Excerto selecionado:
Miranda do Douro: 463 anos de cidade
Desde sempre que o antigo bastião militar, de características medievais e quinhentistas, despertou a curiosidade e cobiça por parte dos vizinhos espanhóis. A prová-lo está a guerra do Mirandum, onde os confrontos entre o exército de Castela e a resistência do povo mirandês levaram à destruição da praça-forte da cidade, em 1762.
Já com o estatuto de cidade, Miranda do Douro transformou-se em sede de diocese sendo construída a Sé Catedral e Paço Episcopal. Miranda foi o centro da diocese até à altura em que o cabido é transferido para Bragança.
A partir deste período, Miranda o Douro cai numa depressão económica e social que só começou a ser atenuada na década de 50 do século passado, altura em que foram construídas as centrais hidroeléctricas de Miranda do Douro e Picote.
A atracção de turistas a Miranda do Douro é a principal aposta da autarquia local
No entanto, se foram os espanhóis que destruíram Miranda do Douro, também foram eles que deram novo folgo à cidade. Já que na década de 80, com a abertura da fronteira, Miranda do Douro transformou-se num importante pólo comercial com a vizinha Espanha.
Perante este cenário, a autarquia tem apostado na melhoria das condições de vida das pessoas, nomeadamente na zona histórica, que é uma das mais bem conservadas do País.

Material fornecido:
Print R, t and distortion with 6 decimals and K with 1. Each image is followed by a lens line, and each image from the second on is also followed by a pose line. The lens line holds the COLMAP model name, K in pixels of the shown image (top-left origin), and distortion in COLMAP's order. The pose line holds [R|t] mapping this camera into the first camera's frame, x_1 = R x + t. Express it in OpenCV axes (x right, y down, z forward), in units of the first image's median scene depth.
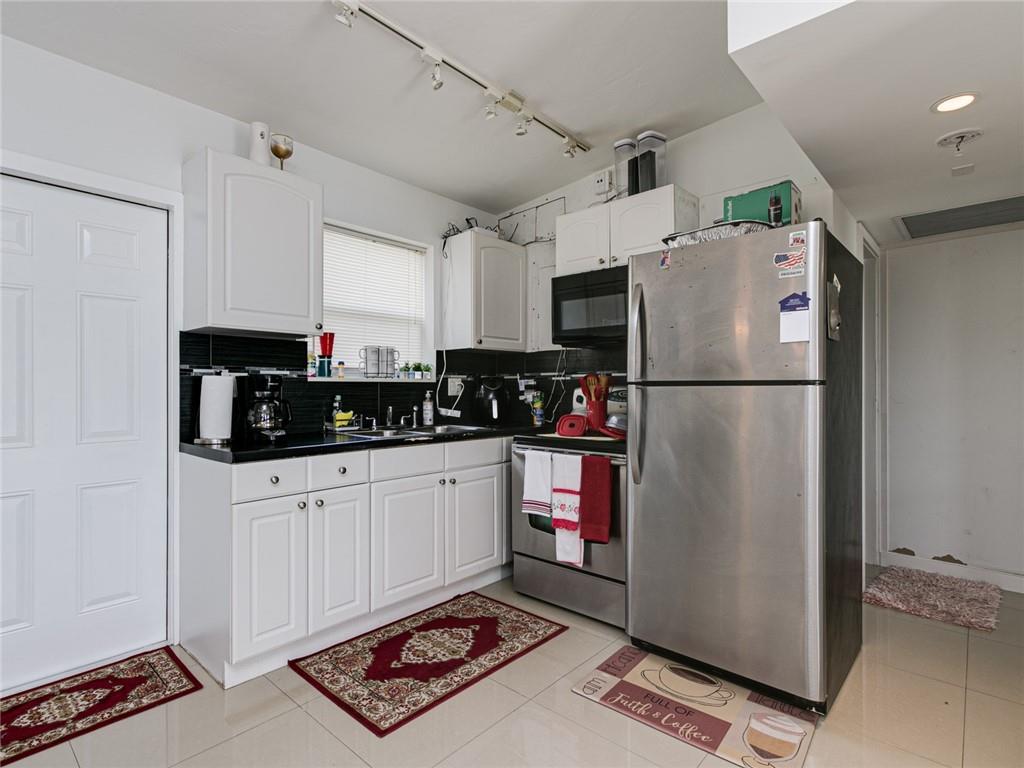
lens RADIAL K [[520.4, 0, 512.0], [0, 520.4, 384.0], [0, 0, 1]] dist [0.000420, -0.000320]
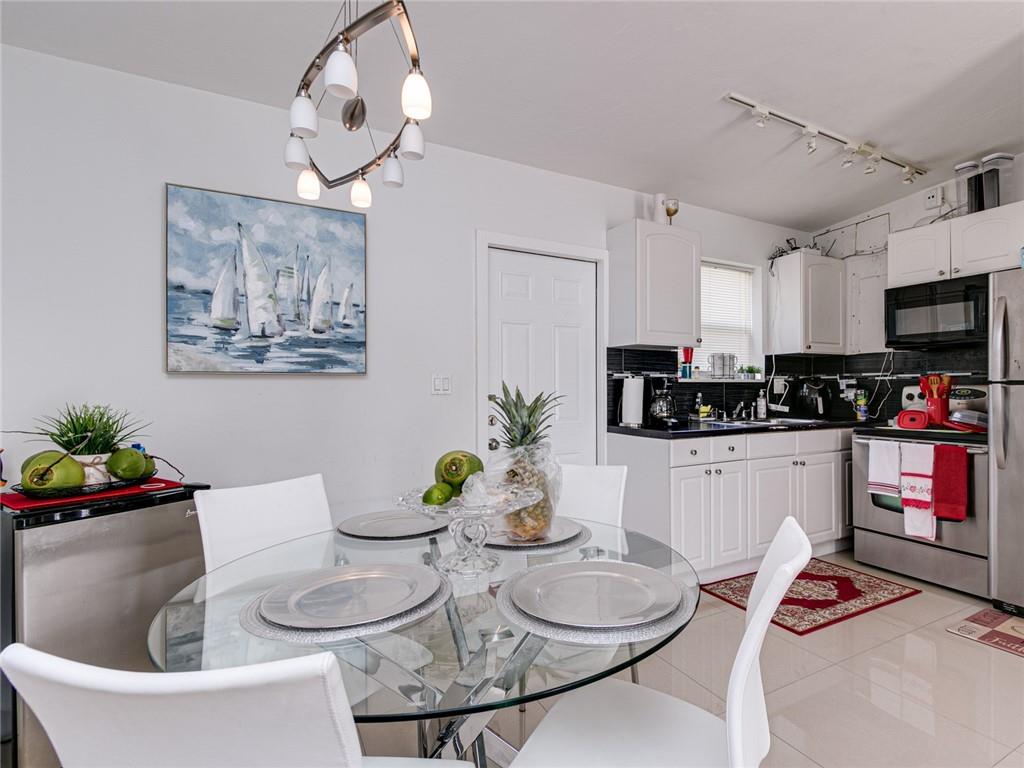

Partes do exercício:
**1)** Segundo o texto sobre Miranda do Douro, em que ano foi destruída a praça-forte da cidade?
**2)** Copie do texto sobre Miranda do Douro o trecho que começa nas palavras "Já com o estatuto" e termina logo após "Douro e Picote.".
**3)** Dê continuidade ao texto sobre Miranda do Douro a partir do ponto em que ele termina.
O material não é necessário para realizar as tarefas.

Respostas da atividade:
**1)** Em 1762.

**2)**
Já com o estatuto de cidade, Miranda do Douro transformou-se em sede de diocese sendo construída a Sé Catedral e Paço Episcopal. Miranda foi o centro da diocese até à altura em que o cabido é transferido para Bragança.
A partir deste período, Miranda o Douro cai numa depressão económica e social que só começou a ser atenuada na década de 50 do século passado, altura em que foram construídas as centrais hidroeléctricas de Miranda do Douro e Picote.

**3)**
Segundo o presidente da Câmara Municipal de Miranda do Douro, Manuel Rodrigo, as apostas passam pela promoção turística e cultural do concelho.
“Estamos a insistir com o Ministério da Cultura para se efectuarem uma série de escavações arqueológicas na área envolvente à Sé Catedral e no que resta do antigo Castelo, de forma a compreendermos melhor a história da cidade e torná-la mais atractiva”, afirmou Manuel Rodrigo.
O objectivo é pôr a descoberto todos os artefactos resultantes das lutas e do dia a dia das pessoas, para avançar com a construção um Centro de Interpretação Histórico e Social da cidade. Até ao próximo sábado, há uma série de actividades culturais na cidade, desde as actuações dos famosos pauliteiros e outros elementos do folclore local. A língua mirandesa também é um atractivo, numa cidade que tem uma entidade cultural muito própria.